[Collected data]
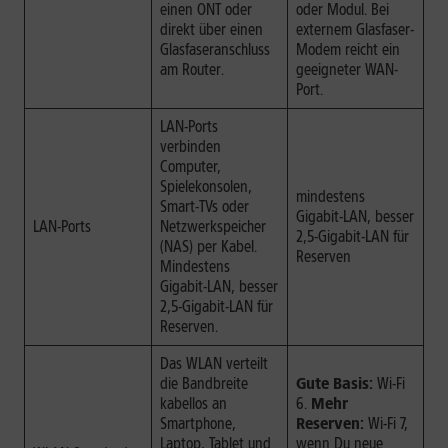
einen ONT oder
oder Modul. Bei
direkt über einen
externem Glasfaser-
Glasfaseranschluss
Modem reicht ein
am Router.
geeigneter WAN-
Port.
LAN-Ports
verbinden
Computer,
Spielekonsolen,
mindestens
Smart-TVs oder
Gigabit-LAN, besser
LAN-Ports
Netzwerkspeicher
2,5-Gigabit-LAN für
(NAS) per Kabel.
Reserven
Mindestens
Gigabit-LAN, besser
2,5-Gigabit-LAN für
Reserven.
Das WLAN verteilt
die Bandbreite
Gute Basis:
Wi-Fi
kabellos an
6.
Mehr
Smartphone,
Reserven:
Wi-Fi 7,
Laptop, Tablet und
wenn Du neue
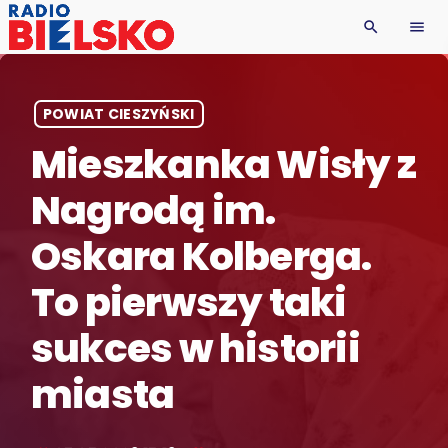
search
menu
POWIAT CIESZYŃSKI
Mieszkanka Wisły z
Nagrodą im.
Oskara Kolberga.
To pierwszy taki
sukces w historii
miasta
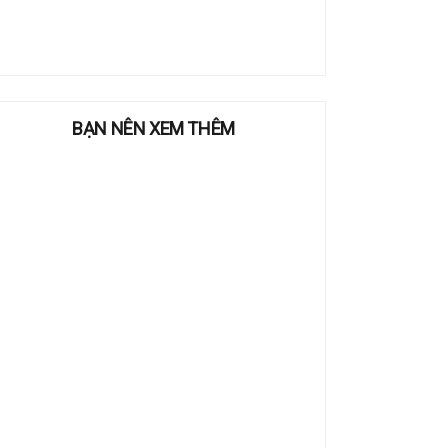
BẠN NÊN XEM THÊM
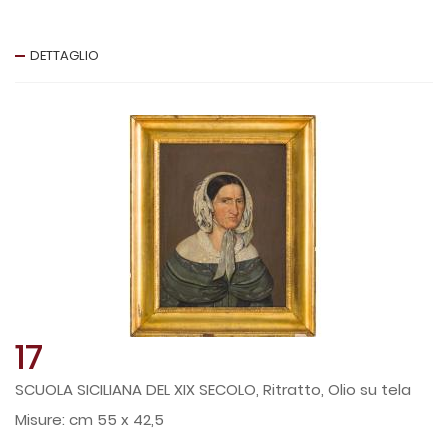
DETTAGLIO
17
SCUOLA SICILIANA DEL XIX SECOLO, Ritratto, Olio su tela
cm 55 x 42,5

■ **TASK TO COMPLETE**: Exactly the lines from the one containing "Smart-TVs oder" through the last line of the data above should be output, both ends included, with every picture left out.

■ **YOUR SOLUTION**:
Smart-TVs oder
Gigabit-LAN, besser
LAN-Ports
Netzwerkspeicher
2,5-Gigabit-LAN für
(NAS) per Kabel.
Reserven
Mindestens
Gigabit-LAN, besser
2,5-Gigabit-LAN für
Reserven.
Das WLAN verteilt
die Bandbreite
Gute Basis:
Wi-Fi
kabellos an
6.
Mehr
Smartphone,
Reserven:
Wi-Fi 7,
Laptop, Tablet und
wenn Du neue
search
menu
POWIAT CIESZYŃSKI
Mieszkanka Wisły z
Nagrodą im.
Oskara Kolberga.
To pierwszy taki
sukces w historii
miasta
BẠN NÊN XEM THÊM
DETTAGLIO
17
SCUOLA SICILIANA DEL XIX SECOLO, Ritratto, Olio su tela
cm 55 x 42,5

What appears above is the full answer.